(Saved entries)
════════
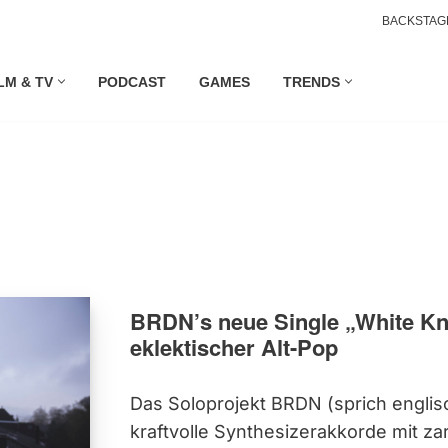
BACKSTAG
LM & TV
PODCAST
GAMES
TRENDS
BRDN’s neue Single „White Kni
eklektischer Alt-Pop
Das Soloprojekt BRDN (sprich englis
kraftvolle Synthesizerakkorde mit z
════════
About this task
Change "GAMES" to "SPIELE" in the text of the listing and keep every other line the same. Leave the pictures out of your answer.

Your solution
BACKSTAG
LM & TV
PODCAST
SPIELE
TRENDS
BRDN’s neue Single „White Kni
eklektischer Alt-Pop
Das Soloprojekt BRDN (sprich englis
kraftvolle Synthesizerakkorde mit z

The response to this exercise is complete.